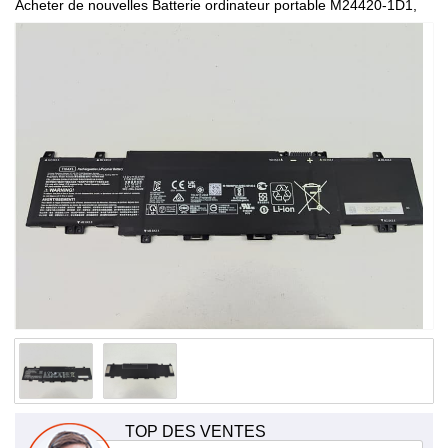
Acheter de nouvelles Batterie ordinateur portable M24420-1D1,
de haute qualité et à bas prix!
TOP DES VENTES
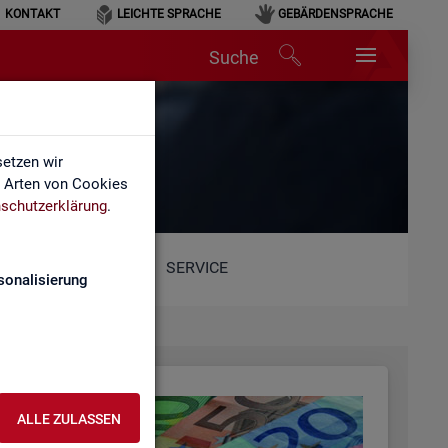
KONTAKT
LEICHTE SPRACHE
GEBÄRDENSPRACHE
Suche
etzen wir
e Arten von Cookies
schutzerklärung
.
SERVICE
sonalisierung
ALLE ZULASSEN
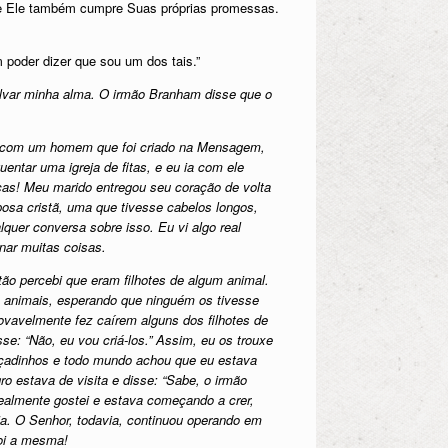
ue Ele também cumpre Suas próprias promessas.
m poder dizer que sou um dos tais.”
lvar minha alma. O irmão Branham disse que o
sei com um homem que foi criado na Mensagem,
entar uma igreja de fitas, e eu ia com ele
s! Meu marido entregou seu coração de volta
osa cristã, uma que tivesse cabelos longos,
quer conversa sobre isso. Eu vi algo real
nar muitas coisas.
ntão percebi que eram filhotes de algum animal.
os animais, esperando que ninguém os tivesse
rovavelmente fez caírem alguns dos filhotes de
se: “Não, eu vou criá-los.” Assim, eu os trouxe
açadinhos e todo mundo achou que eu estava
 estava de visita e disse: “Sabe, o irmão
ealmente gostei e estava começando a crer,
a. O Senhor, todavia, continuou operando em
foi a mesma!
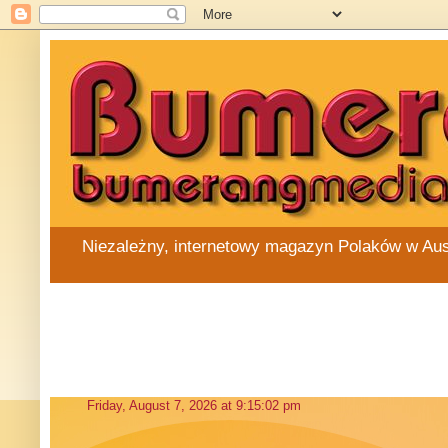
Niezależny, internetowy magazyn Polaków w Austra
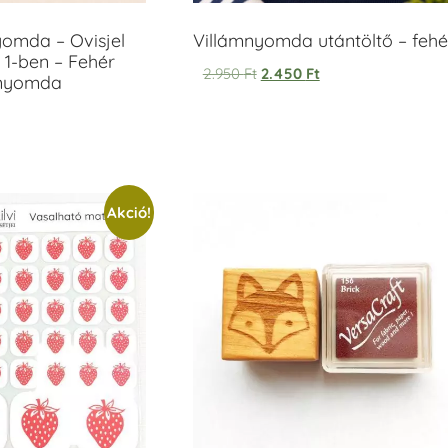
yomda – Ovisjel
Villámnyomda utántöltő – fehé
 1-ben – Fehér
2.950
Ft
2.450
Ft
anyomda
Akció!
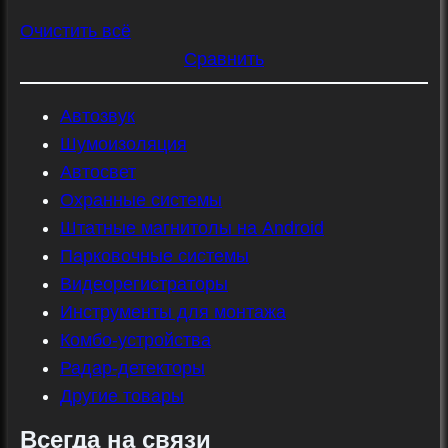
Очистить всё
Сравнить
Автозвук
Шумоизоляция
Автосвет
Охранные системы
Штатные магнитолы на Android
Парковочные системы
Видеорегистраторы
Инструменты для монтажа
Комбо-устройства
Радар-детекторы
Другие товары
Всегда на связи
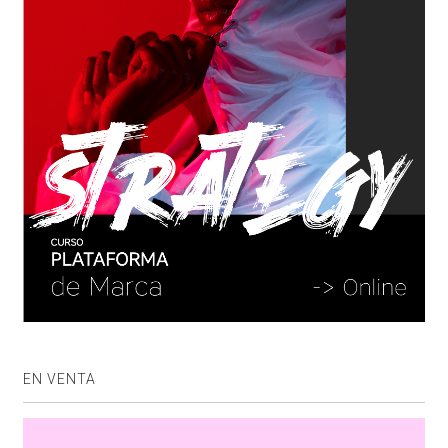
EN VENTA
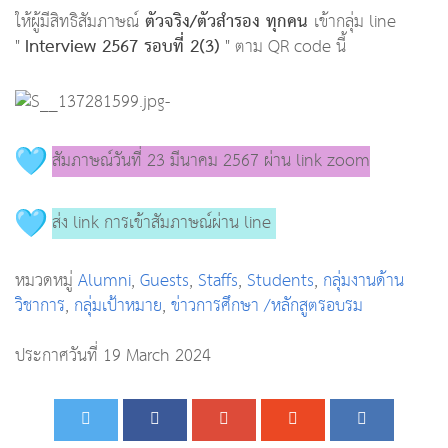
ตัวจริง/ตัวสำรอง ทุกคน
ให้ผู้มีสิทธิสัมภาษณ์
เข้ากลุ่ม line
Interview 2567
รอบที่ 2(3)
"
" ตาม QR code นี้
-
สัมภาษณ์วันที่ 23 มีนาคม 2567 ผ่าน link zoom
ส่ง link การเข้าสัมภาษณ์ผ่าน line
หมวดหมู่
Alumni
,
Guests
,
Staffs
,
Students
,
กลุ่มงานด้าน
วิชาการ
,
กลุ่มเป้าหมาย
,
ข่าวการศึกษา /หลักสูตรอบรม
ประกาศวันที่ 19 March 2024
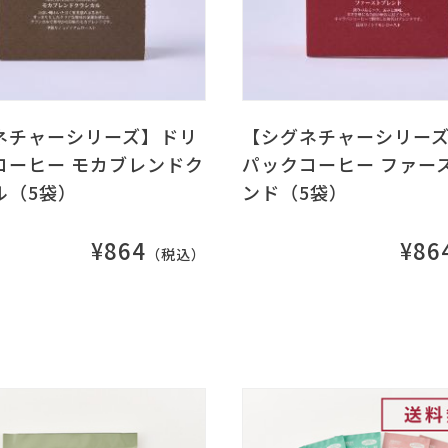
ネチャーシリーズ】ドリ
【シグネチャーシリー
コーヒー モカブレンドク
パックコーヒー ファー
ル（5袋）
ンド（5袋）
¥864
¥86
（税込）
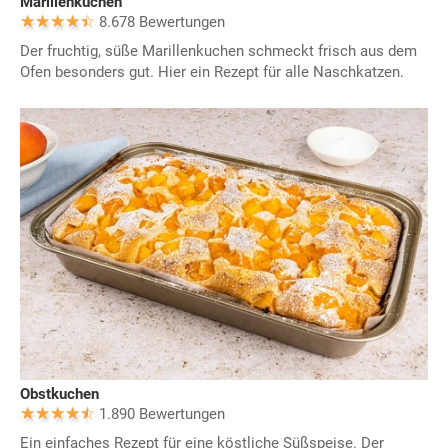
Marillenkuchen
8.678 Bewertungen
Der fruchtig, süße Marillenkuchen schmeckt frisch aus dem
Ofen besonders gut. Hier ein Rezept für alle Naschkatzen.
Obstkuchen
1.890 Bewertungen
Ein einfaches Rezept für eine köstliche Süßspeise. Der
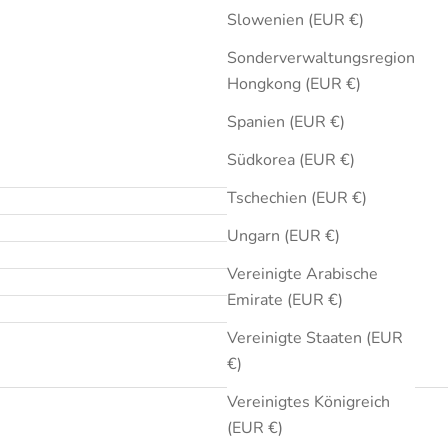
Slowenien (EUR €)
Sonderverwaltungsregion
Hongkong (EUR €)
Spanien (EUR €)
Südkorea (EUR €)
Tschechien (EUR €)
Ungarn (EUR €)
Vereinigte Arabische
Emirate (EUR €)
Vereinigte Staaten (EUR
€)
Vereinigtes Königreich
(EUR €)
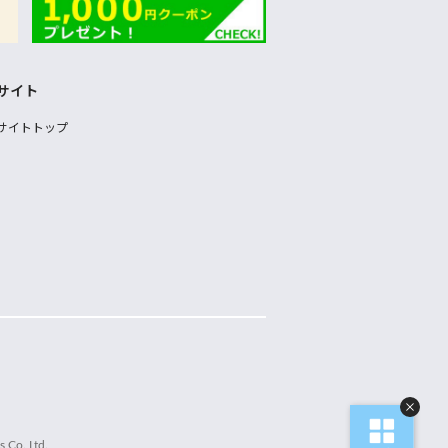
サイト
サイトトップ
 Co.,Ltd.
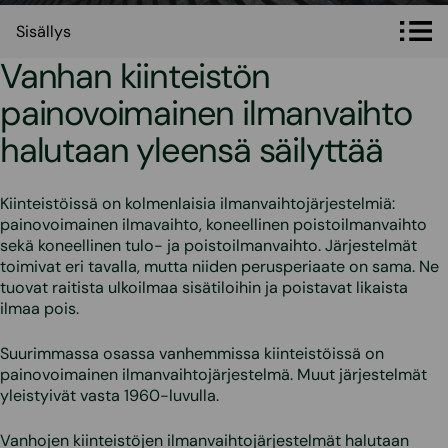
Sisällys
Sisällys
Vanhan kiinteistön
painovoimainen ilmanvaihto
halutaan yleensä säilyttää
Kiinteistöissä on kolmenlaisia ilmanvaihtojärjestelmiä:
painovoimainen ilmavaihto, koneellinen poistoilmanvaihto
sekä koneellinen tulo- ja poistoilmanvaihto. Järjestelmät
toimivat eri tavalla, mutta niiden perusperiaate on sama. Ne
tuovat raitista ulkoilmaa sisätiloihin ja poistavat likaista
ilmaa pois.
Suurimmassa osassa vanhemmissa kiinteistöissä on
painovoimainen ilmanvaihtojärjestelmä. Muut järjestelmät
yleistyivät vasta 1960-luvulla.
Vanhojen kiinteistöjen ilmanvaihtojärjestelmät halutaan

++++

• [Your objective]
Your answer must be one number: how many lines of the data contain "irmão".

• [Answer box]
2